Copy the data from the line containing "What is the" through the end, keeping every line unchanged, and omit the pictures.

=== Section Start ===

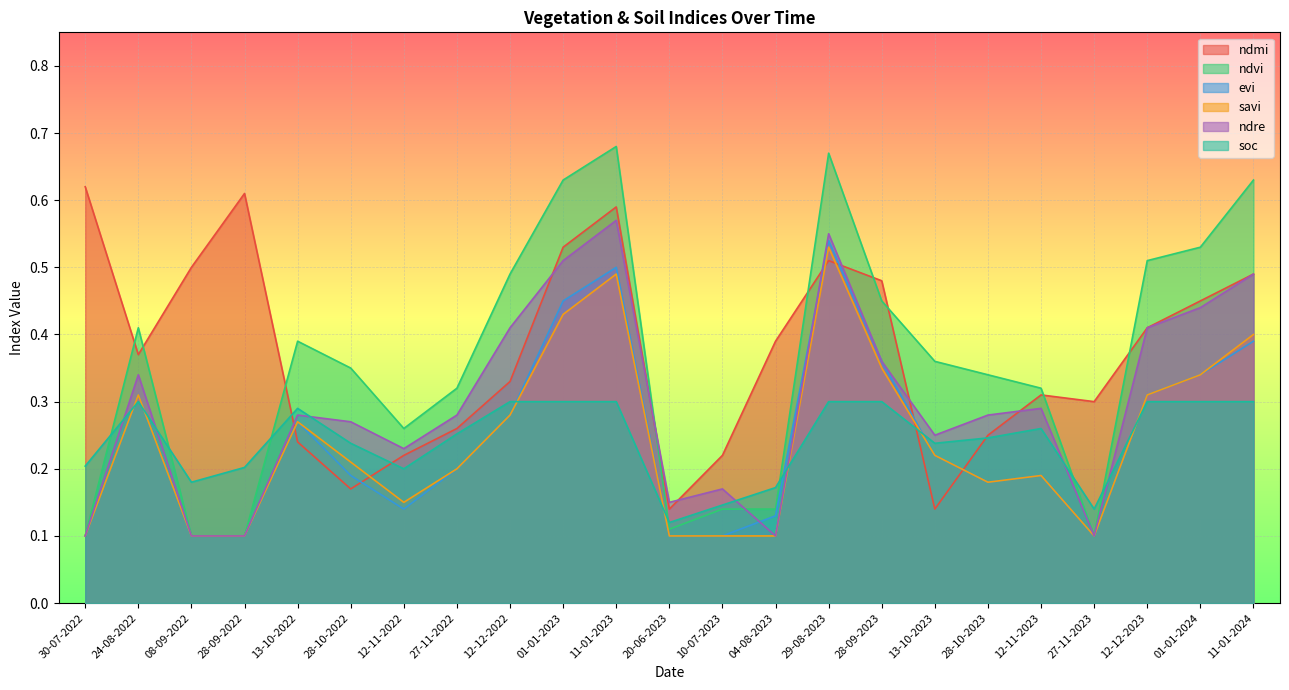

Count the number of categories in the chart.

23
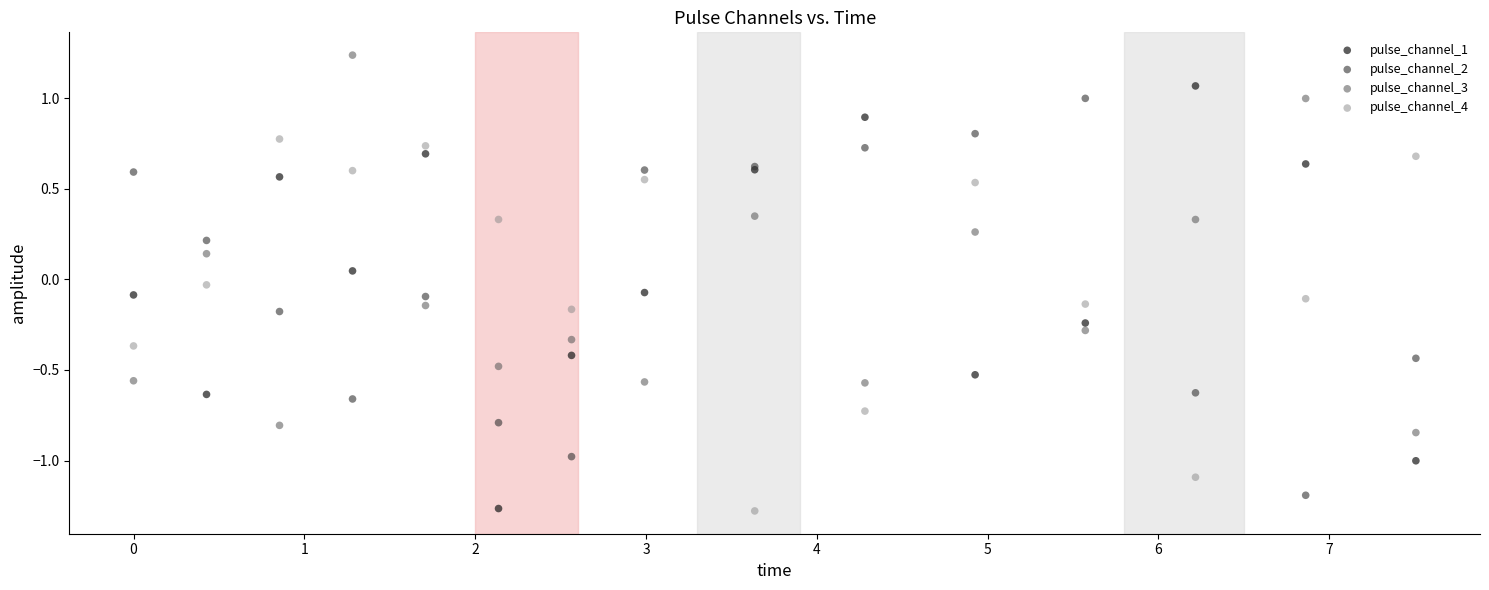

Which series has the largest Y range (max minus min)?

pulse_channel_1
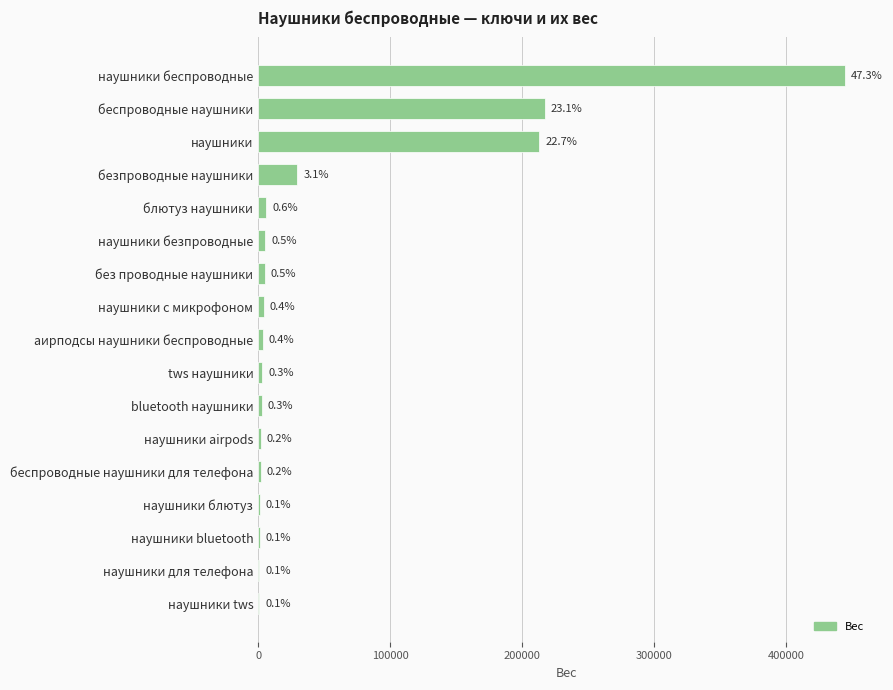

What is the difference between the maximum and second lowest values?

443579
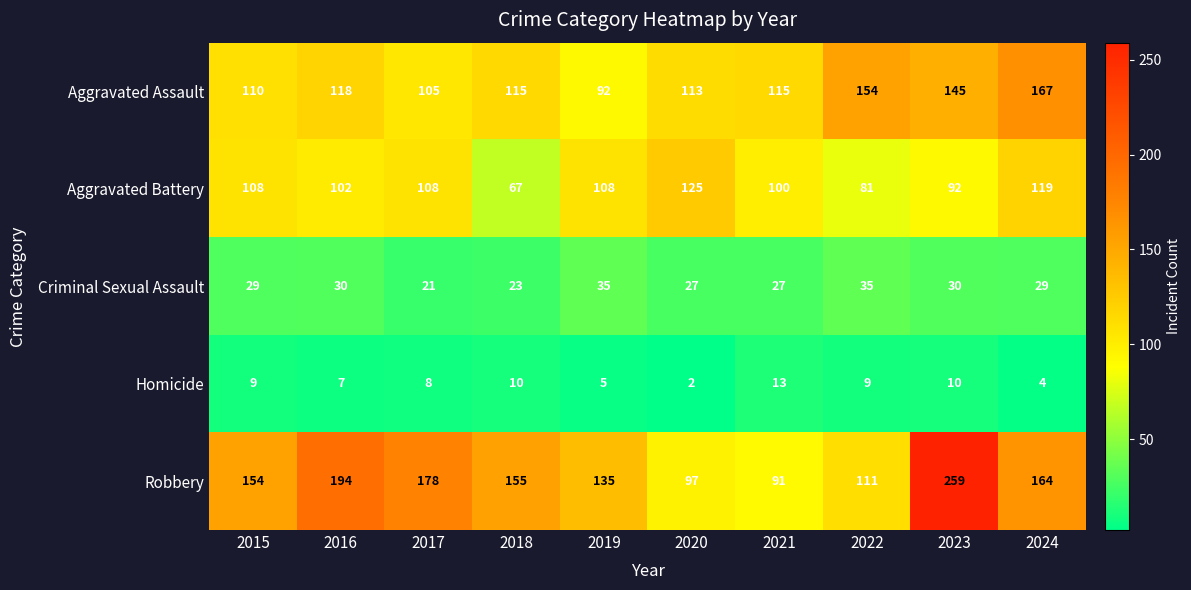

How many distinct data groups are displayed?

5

=== Section End ===

_Exercise result_:
What is the difference between the maximum and second lowest values?

443579

How many distinct data groups are displayed?

5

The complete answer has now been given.